Ingo Hasselbach is a German journalist, screenwriter, and writer, well-known for being a former neo-Nazi.
Background
Ingo Hasselbach was born on July 14, 1967 in Berlin, Germany. His mother was an editor at the ADN ("Allgemeiner Deutscher Nachrichtendienst", the former GDR's news service), while his father was employed at the broadcasting service in East Berlin. He was raised mostly with his grandparents.
Education
Ingo left school at age sixteen to become a bricklayer’s apprentice.
Career
After graduating he began an apprenticeship to become a mason, but by 1985 he was adjudged because of rowdyism. His public appeal "The wall must fall!" brought him a prison sentence of nine months in 1987. In 1988 he joined the neo-Nazi community and was adjudged again for "subversive activities".
Ingo is the author of the book "Fuehrer Ex: Memoirs of a Former Neo-Nazi" (with Tom Reiss, also made into a movie directed by Winfried Bonengel), which has been translated into several languages. After 1995 he traveled quite often to the U.S. where he began to work as a journalist in the immediate aftermath of the Oklahoma City bombing, focusing on local extreme right-wing terrorism.
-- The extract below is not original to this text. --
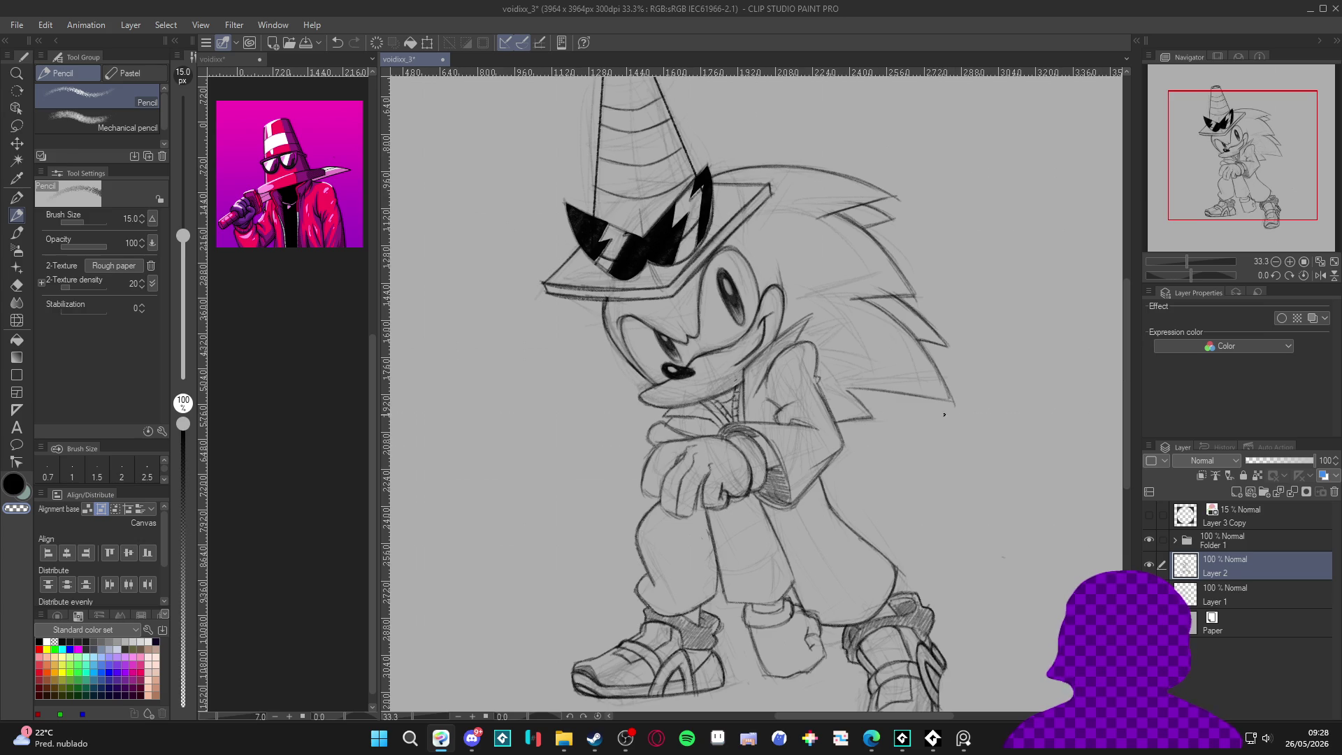
scroll(841, 415, down, 4)
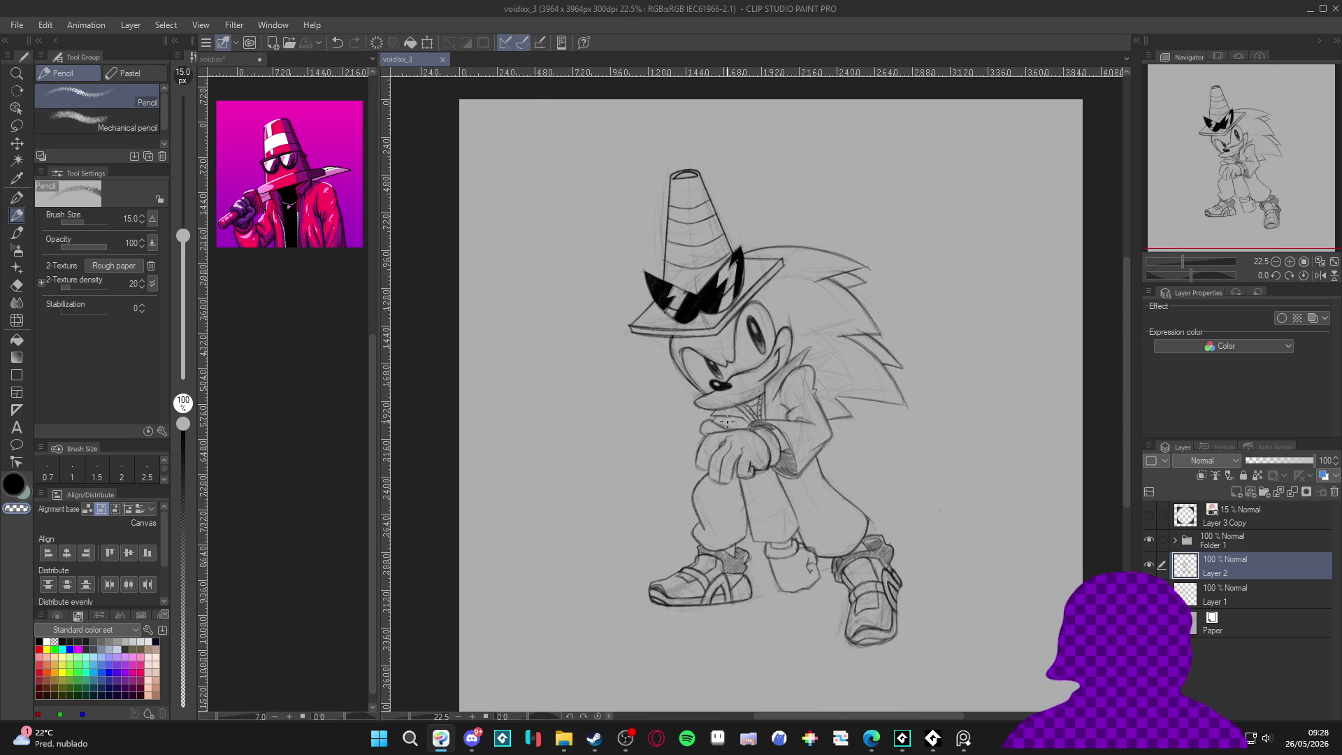
scroll(718, 467, up, 3)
Today Hasselbach lives in Berlin and works as a freelance writer and journalist.
Achievements
Ingo was a co-founder of the German EXIT project, which helps people leave the neo-Nazi community.
In 1988 Ingo joined the neo-Nazi community and was again legally censured for "subversive activities". After a first attempt to escape in August 1989 failed, he was detained again for three months until November 1989. Three days before the Berlin Wall fell a subsequent attempt to escape to West Germany succeeded.
In the years after German reunification he took a leading position in many right-wing extremist organisations, including the "National Alternative" (Nationale Alternative), and the "Comradeship of Social-revolutionary Nationalists" (Kameradschaft Sozialrevolutionäre Nationalisten). Then in 1993 he decided to break with the right-wing extremism community. By this point in time he had spent three years of his life in prison (one of the charges being for incitement to violence).
Connections
Ingo Hasselbach lives together with German Photographer Nadja Klier.